Data excerpts:
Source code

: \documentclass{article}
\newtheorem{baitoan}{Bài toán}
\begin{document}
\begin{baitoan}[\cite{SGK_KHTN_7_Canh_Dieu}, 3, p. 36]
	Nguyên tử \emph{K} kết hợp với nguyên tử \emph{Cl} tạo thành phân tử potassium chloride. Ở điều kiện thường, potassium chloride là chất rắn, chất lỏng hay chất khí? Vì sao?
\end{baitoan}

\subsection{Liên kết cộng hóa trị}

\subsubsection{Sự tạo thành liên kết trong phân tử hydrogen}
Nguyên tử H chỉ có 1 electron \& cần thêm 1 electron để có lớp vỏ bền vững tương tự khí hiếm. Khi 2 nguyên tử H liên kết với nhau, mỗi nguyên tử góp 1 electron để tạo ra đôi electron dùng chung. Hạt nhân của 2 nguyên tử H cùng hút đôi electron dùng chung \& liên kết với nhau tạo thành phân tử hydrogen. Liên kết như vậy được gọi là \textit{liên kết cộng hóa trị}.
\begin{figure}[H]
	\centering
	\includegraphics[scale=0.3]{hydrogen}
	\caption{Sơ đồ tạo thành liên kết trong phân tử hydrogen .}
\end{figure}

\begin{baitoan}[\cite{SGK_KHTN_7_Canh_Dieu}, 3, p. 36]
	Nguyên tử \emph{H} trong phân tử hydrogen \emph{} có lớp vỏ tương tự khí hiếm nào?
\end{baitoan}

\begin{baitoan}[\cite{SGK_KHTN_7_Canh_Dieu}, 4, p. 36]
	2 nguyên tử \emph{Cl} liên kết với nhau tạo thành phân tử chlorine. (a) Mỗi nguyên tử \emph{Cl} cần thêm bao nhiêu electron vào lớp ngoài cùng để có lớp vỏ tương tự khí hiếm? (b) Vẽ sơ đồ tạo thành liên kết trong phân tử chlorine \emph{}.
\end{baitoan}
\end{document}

What the exercise asks: The listing above should be transcribed in full, exactly as written.

Answer:
Source code

: \documentclass{article}
\newtheorem{baitoan}{Bài toán}
\begin{document}
\begin{baitoan}[\cite{SGK_KHTN_7_Canh_Dieu}, 3, p. 36]
	Nguyên tử \emph{K} kết hợp với nguyên tử \emph{Cl} tạo thành phân tử potassium chloride. Ở điều kiện thường, potassium chloride là chất rắn, chất lỏng hay chất khí? Vì sao?
\end{baitoan}

\subsection{Liên kết cộng hóa trị}

\subsubsection{Sự tạo thành liên kết trong phân tử hydrogen}
Nguyên tử H chỉ có 1 electron \& cần thêm 1 electron để có lớp vỏ bền vững tương tự khí hiếm. Khi 2 nguyên tử H liên kết với nhau, mỗi nguyên tử góp 1 electron để tạo ra đôi electron dùng chung. Hạt nhân của 2 nguyên tử H cùng hút đôi electron dùng chung \& liên kết với nhau tạo thành phân tử hydrogen. Liên kết như vậy được gọi là \textit{liên kết cộng hóa trị}.
\begin{figure}[H]
	\centering
	\includegraphics[scale=0.3]{hydrogen}
	\caption{Sơ đồ tạo thành liên kết trong phân tử hydrogen .}
\end{figure}

\begin{baitoan}[\cite{SGK_KHTN_7_Canh_Dieu}, 3, p. 36]
	Nguyên tử \emph{H} trong phân tử hydrogen \emph{} có lớp vỏ tương tự khí hiếm nào?
\end{baitoan}

\begin{baitoan}[\cite{SGK_KHTN_7_Canh_Dieu}, 4, p. 36]
	2 nguyên tử \emph{Cl} liên kết với nhau tạo thành phân tử chlorine. (a) Mỗi nguyên tử \emph{Cl} cần thêm bao nhiêu electron vào lớp ngoài cùng để có lớp vỏ tương tự khí hiếm? (b) Vẽ sơ đồ tạo thành liên kết trong phân tử chlorine \emph{}.
\end{baitoan}
\end{document}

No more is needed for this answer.